The fashion for highly scented gloves lasted in France until the late 18th century. In 1759, Louis XV imposed a tax on French-made scented gloves, making them too expensive for anyone other than the aristocratic classes to own. In the 1760s, raised taxes on tanneries marked their decline in Montpellier and Grasse. But Grasse survived; by now it was supplying most of the floral fragrance ingredients and was able to fall back on the perfume trade.

Glove importance

As the world became a cleaner and more sanitary place, there was less need to wear gloves, and the fashion for perfuming leather died away in the 19th century. With the mechanisation of glove-making, gloves became more affordable and their importance as a distinguishing marker of taste and wealth declined.

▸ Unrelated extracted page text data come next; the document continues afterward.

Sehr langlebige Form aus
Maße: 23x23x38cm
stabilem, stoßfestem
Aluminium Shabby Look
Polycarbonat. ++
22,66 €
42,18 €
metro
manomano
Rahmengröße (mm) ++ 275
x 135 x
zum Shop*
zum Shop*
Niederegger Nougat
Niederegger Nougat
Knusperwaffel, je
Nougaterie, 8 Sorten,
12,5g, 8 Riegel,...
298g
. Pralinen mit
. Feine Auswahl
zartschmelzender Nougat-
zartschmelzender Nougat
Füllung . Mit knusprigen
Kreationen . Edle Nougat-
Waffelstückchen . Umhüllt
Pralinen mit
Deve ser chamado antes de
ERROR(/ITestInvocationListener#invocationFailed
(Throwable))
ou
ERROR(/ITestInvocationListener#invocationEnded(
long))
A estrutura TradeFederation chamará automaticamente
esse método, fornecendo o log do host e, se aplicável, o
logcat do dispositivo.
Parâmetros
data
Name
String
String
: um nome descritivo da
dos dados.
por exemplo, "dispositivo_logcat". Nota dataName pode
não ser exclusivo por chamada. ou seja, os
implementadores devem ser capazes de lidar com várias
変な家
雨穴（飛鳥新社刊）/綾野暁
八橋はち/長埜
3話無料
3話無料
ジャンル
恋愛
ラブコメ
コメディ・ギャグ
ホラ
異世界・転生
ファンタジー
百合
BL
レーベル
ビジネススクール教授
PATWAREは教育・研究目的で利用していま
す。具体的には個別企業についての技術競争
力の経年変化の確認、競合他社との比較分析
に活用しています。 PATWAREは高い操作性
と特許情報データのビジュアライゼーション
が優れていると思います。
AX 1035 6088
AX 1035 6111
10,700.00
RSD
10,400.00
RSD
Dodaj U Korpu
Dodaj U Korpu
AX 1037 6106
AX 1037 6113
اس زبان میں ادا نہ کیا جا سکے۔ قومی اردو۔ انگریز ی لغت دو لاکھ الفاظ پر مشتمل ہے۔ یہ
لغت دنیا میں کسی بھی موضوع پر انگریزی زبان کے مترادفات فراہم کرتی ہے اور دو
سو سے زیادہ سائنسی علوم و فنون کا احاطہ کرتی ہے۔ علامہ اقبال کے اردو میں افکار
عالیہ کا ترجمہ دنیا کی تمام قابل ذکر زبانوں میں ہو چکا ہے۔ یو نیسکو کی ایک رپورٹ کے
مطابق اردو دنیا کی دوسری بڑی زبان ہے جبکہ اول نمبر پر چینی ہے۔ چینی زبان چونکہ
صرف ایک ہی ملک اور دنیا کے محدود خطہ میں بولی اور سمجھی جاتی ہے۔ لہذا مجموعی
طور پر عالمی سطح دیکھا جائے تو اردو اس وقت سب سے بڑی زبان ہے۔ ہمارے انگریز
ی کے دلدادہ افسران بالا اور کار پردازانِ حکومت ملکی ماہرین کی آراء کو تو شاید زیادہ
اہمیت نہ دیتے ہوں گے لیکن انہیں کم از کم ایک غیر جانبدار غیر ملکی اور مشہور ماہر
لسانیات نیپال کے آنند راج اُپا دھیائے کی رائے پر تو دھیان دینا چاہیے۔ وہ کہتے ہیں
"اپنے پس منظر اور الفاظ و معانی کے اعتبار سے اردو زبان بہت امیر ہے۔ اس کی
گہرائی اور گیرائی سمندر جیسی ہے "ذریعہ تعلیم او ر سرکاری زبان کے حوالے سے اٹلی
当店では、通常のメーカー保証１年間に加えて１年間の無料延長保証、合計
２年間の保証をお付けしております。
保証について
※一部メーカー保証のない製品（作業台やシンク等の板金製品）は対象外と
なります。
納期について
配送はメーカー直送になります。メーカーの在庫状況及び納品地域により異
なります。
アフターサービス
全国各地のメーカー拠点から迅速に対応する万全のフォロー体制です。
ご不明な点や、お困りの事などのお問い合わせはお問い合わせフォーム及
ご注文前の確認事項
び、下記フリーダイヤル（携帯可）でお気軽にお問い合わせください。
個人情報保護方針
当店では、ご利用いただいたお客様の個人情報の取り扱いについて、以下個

However, gloves continued to be worn as a fashion statement into the early 1960s before, like hats, they largely disappeared from view, apart from a brief period of popularity in the 1980s.

But is the tide about to turn? Today, in a world of PPE masks and hand sanitiser, are gloves about to make a comeback? In many ways, the conditions for fashion to shift through the gears and rediscover the allure of gloves are already in place.

But if gloves do make a comeback, maybe it’s time to reinvent the perfumed glove – far better than the smell of medical latex. Perhaps this time with a modern dash of Creed’s Love in Black and its heady scent of violet.